Obama Agonistes: Boneheaded Economics

By: George Noga – Substantially Updated April 8, 2014
 
        Milton Friedman once asked a foreign government official why workers building a canal were using shovels instead of excavating equipment. The official proudly responded “to create more jobs of course”. Friedman’s classic retort was: “Then why not use spoons instead of shovels?” Most who hear this story viscerally comprehend the foolishness of the government official – except President Obama. He and his minions have said things every bit as wacky as saving jobs with shovels instead of bulldozers.
“Obama’s solipsism and narcissism shield him from his economic illiteracy
and give him delusions of adequacy. He is not unlike a blissfully ignorant child incessantly toying with the economic dials that control the real world.”
        Obama linked technology to job losses: “A lot of businesses have learned to become much more efficient with a lot fewer workers. . . . when you go to a bank and use an ATM machine you don’t go to a bank teller, or you go to the airport and you’re using a kiosk instead of checking in at the gate.” Even Economics 101 students  recognize ATMs and kiosks as progress, as greater productivity, as the sine qua non of a higher standard of living and as an unalloyed blessing. Becoming more efficient and productive, doing more with less, produces the cornucopia of goods and services that makes America the envy of the planet. That our president misunderstands this reinforces the image of a child fiddling with the economic dials.

[Collected data]
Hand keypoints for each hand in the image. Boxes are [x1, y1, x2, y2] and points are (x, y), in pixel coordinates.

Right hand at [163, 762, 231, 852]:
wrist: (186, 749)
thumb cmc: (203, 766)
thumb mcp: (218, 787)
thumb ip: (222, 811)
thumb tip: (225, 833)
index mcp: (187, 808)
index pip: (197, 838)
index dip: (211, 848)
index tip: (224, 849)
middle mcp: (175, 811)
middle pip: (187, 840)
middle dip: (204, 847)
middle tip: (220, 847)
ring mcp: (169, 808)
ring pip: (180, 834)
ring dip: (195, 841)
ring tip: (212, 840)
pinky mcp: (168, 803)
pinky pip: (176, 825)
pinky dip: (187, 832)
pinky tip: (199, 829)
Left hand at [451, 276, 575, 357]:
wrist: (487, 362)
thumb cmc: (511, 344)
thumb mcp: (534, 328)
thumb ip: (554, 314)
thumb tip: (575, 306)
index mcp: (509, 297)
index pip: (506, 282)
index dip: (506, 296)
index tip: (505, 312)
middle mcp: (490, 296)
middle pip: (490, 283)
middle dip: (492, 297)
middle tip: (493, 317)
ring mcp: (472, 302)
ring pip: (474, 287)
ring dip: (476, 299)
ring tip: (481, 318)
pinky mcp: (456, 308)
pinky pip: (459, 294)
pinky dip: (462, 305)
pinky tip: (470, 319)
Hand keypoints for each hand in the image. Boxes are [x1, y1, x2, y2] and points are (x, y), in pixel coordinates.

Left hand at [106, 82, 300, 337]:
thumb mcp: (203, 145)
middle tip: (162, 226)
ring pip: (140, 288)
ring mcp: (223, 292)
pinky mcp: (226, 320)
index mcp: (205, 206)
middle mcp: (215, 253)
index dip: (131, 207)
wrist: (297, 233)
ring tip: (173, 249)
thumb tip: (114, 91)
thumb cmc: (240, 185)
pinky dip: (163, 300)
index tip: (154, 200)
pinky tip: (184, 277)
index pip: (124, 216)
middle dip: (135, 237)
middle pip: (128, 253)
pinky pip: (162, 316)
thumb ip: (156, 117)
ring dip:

EXERCISE INSTRUCTIONS:
- A) Reproduce the portion of the piece on Obama's economics that begins with the words "Obama Agonistes: Boneheaded Economics" and ends after the words "instead of bulldozers.".
- B) Write what comes next in the piece on Obama's economics, picking up after its last sentence.

PER-TASK OUTPUTS:
- A)
Obama Agonistes: Boneheaded Economics

By: George Noga – Substantially Updated April 8, 2014
 
        Milton Friedman once asked a foreign government official why workers building a canal were using shovels instead of excavating equipment. The official proudly responded “to create more jobs of course”. Friedman’s classic retort was: “Then why not use spoons instead of shovels?” Most who hear this story viscerally comprehend the foolishness of the government official – except President Obama. He and his minions have said things every bit as wacky as saving jobs with shovels instead of bulldozers.

- B)
        Obama, Biden and Pelosi have touted unemployment benefits as an economic panacea. They all have stated that unemployment benefits create jobs faster than any other initiative and they have the double benefit of putting money in the pockets of the jobless who then spend the money on consumption to create yet more jobs. Please Mr. President, can we have even higher unemployment so that we can create even more jobs? As far back as Adam Smith (1776) it was well understood that production, not consumption, is what makes us rich.
       The USSR had enormous pent-up consumption but there were no goods to buy. John Stuart Mill debunked the consumption myth best: “the man who steals money from a shop, provided he expends it all again in the same shop, is a benefactor to the tradesman whom he robs, and that the same operation, repeated sufficiently often, would make the tradesman a fortune.” Obama has said that government created jobs will lead to stronger economic growth. He again has it bass-ackwards; economic growth must precede job creation. Obama is ignorant of fundamental economic truths known for at least 250 years. It is hard to dispell the image of a toddler in diapers playing at economics. A toddler is shielded by his age and lack of education; Obama is shielded by his solipsism, narcissism and an equally ignorant sycophant media.
       Obama is harming the very people he passionately asserts he wants to protect, i.e. the downtrodden. He claims his spending binge is for social welfare and health care. Yet, he is condemning the current and future underclass to a much more hardscrabble life. America’s GDP growth already has slowed to European levels and over time the poorer among us will be infinitely worse off than they would have been with higher economic growth. Of course by then few will care or remember – no less understand, who was responsible.
“Obama’s failure to grasp the depth of his economic ignorance is wholly consistent with that of a solipsist and narcissistwho believes only the self exists and who is preoccupied with only his feelings and is egotistically self-absorbed.”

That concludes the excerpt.